Our lung function test findings are consistent with the above mentioned observations. The alterations in lung volume and airway flow were similar to those previously reported.7
However, only reduced FRC correlated with neonatal events. Similarly, Baraldi et al
did not find any relationship between VmaxFRC and the duration of supplemental oxygen exposure in premature infants evaluated at 16 months of age.6
The decreased values observed in our population of infants with symptoms may therefore reflect hyper‐reactive airway disease rather than oxygen‐induced airway sequelae. The absence of bronchial lesions on CT reinforces this hypothesis. However, in absence of measurement of hyper‐reactivity, we cannot exclude that a fixed, reduced airway calibre may have contributed to the low VmaxFRC values. In the absence of appreciable airway disease, low FRC may therefore be related to fibrotic pulmonary lesions and/or to reduced absolute lung volume due to arrested septation. This is consistent with the significant association that we found between FRC and the number of triangular subpleural opacities or linear opacities on CT.
Finally, CT and lung function abnormalities did not correlate with the severity of respiratory symptoms following discharge. This suggests that these lesions were mainly influenced by the neonatal insults in our population of very low birthweight infants, and are poor predictors of the severity of persistent symptoms after discharge. These results do not argue for considering CT or lung function tests as helpful in routine practice in the care of infants with symptomatic BPD.
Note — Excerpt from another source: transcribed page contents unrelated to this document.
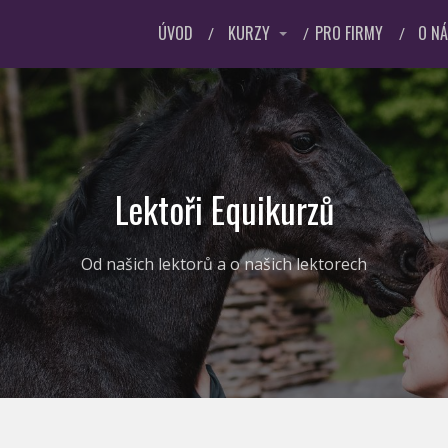
ÚVOD
KURZY
PRO FIRMY
O N
Lektoři Equikurzů
Od našich lektorů a o našich lektorech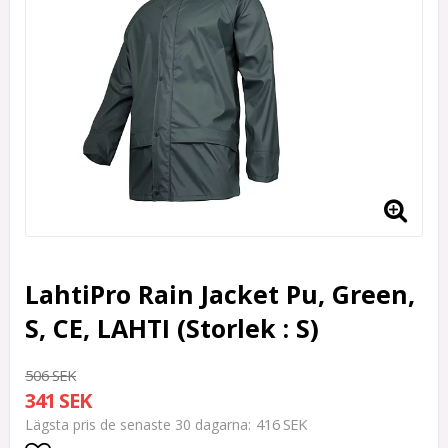
LahtiPro Rain Jacket Pu, Green,
S, CE, LAHTI (Storlek : S)
506 SEK
341 SEK
416 SEK
Lägsta pris de senaste 30 dagarna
In conclusion, CT lesions are illustrative of the pathologic mechanisms responsible for BPD: alveolar and vascular growth disorders, as well as abnormal tissue repair and fibrosis. Despite advances in neonatal care, many CT findings are similar to those observed in the pre‐surfactant era, and are still associated with duration of oxygen supplementation and mechanical ventilation. The absence of bronchial involvement was the most striking difference with previous studies, in agreement with autopsy data.